Ты же сам, Нестор, сам...» Мальчик замолк, отвернулся,

и только ветер шумел да от лагеря доносился

шум вечерней поверки. И я вспомнил, как на развалинах

родного Пилоса я, младше, чем этот парнишка,

протянул над алтарным огнем руку к той каменной шкуре

в алых отблесках пламени и произнес: «Геракл,

я присягаю тебе и клянусь твоим именем,

что буду другом тебе!..» – и вспомнил, как тот улыбнулся,

словно усталое солнце, и взял мою руку своей

огромной жесткой ладонью...

     Мальчик взглянул на меня

Опять – умоляюще, с отчаянною надеждой

И страхом услышать «нет»:

     «Ты приехал сюда

чтобы их наказать? Ты приехал разрушить Трою!»

Что я мог ответить, Ферсит? Я сказал: «Да, Гилас. Да». –

«Ты разрушишь ее, ведь правда?» – он схватил меня за руку

прохладными влажными пальцами – и, глядя ему в глаза,

зеленые и прозрачные, как протекшие годы,

я повторил: «Да, Гилас. Разрушу. Клянусь Гераклом!»

пальцы его разжались, он побледнел еще больше

и, отступив на шаг, прошептал: «Спасибо тебе.

Значит, он не будет сердиться. Значит, он еще к нам вернется.

До свидания, Нестор. Мне пора. Я буду вас ждать».

И с неуверенною улыбкой он повернулся спиною

к городу и ко мне, заскользив к своему ручью –

и исчез.

         Я знаю, ты скажешь, что это действительно был

какой-то подпасок с Иды – с такого, мол, все началось, –

что я выжил из ума и сам это все придумал,

а если и не придумал, то не могу не знать,

что не нам сегодня решать – придет Геракл или нет.

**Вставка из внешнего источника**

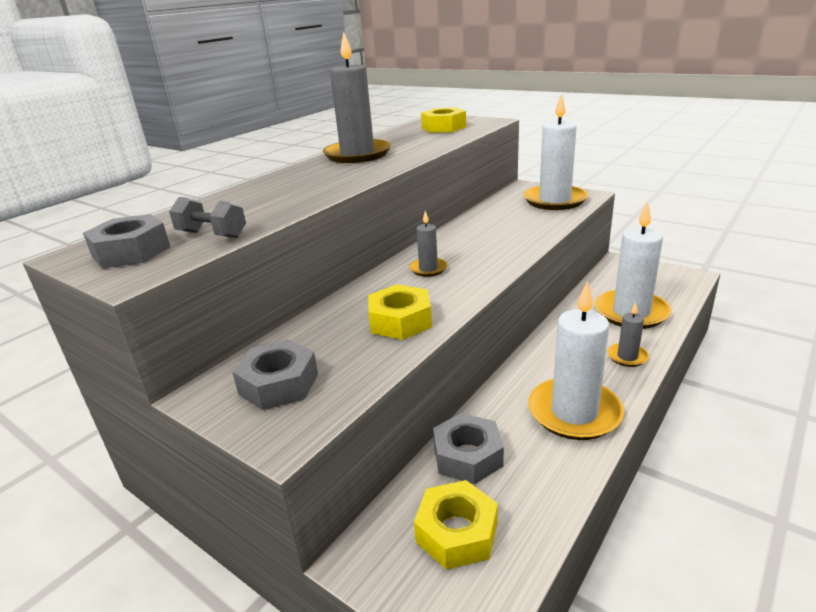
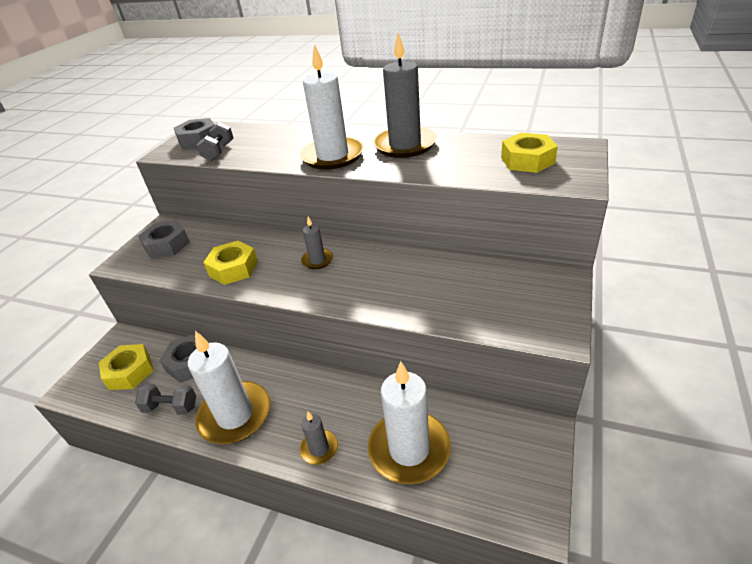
camera: 75 degrees right, 10 degrees up
(548, 473) = (171, 407): none -> grey dumbbell
(554, 200) = (522, 308): white candle -> white candle (332, 156)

На Олимпе – другое время, а под водою – третье,

и, может быть, ты и прав. Но сейчас над стенами Трои

встанет сигнальный дым, и я поведу солдат

на приступ, чтобы добыть ненужную им победу,

и спасу подлеца Агамемнона, и погублю Приама...

Первая в жизни клятва, которую я давал,

была клятва Гераклу Гераклом, а последняя – эта,

и даже если ты захочешь остановить меня мечом или силой –

я убью тебя, слышишь, Ферсит?

    Ты слышишь. Ты понял. Конечно –

ты ведь тоже успел застать его. Какие мы все же старые,

какая тяжкая ноша – слишком долгая жизнь,

и снести ее можно только во имя чего-то, что когда-то выдумал сам...

Что там кричит дозорный? Дым? Дай мне рог, Ферсит!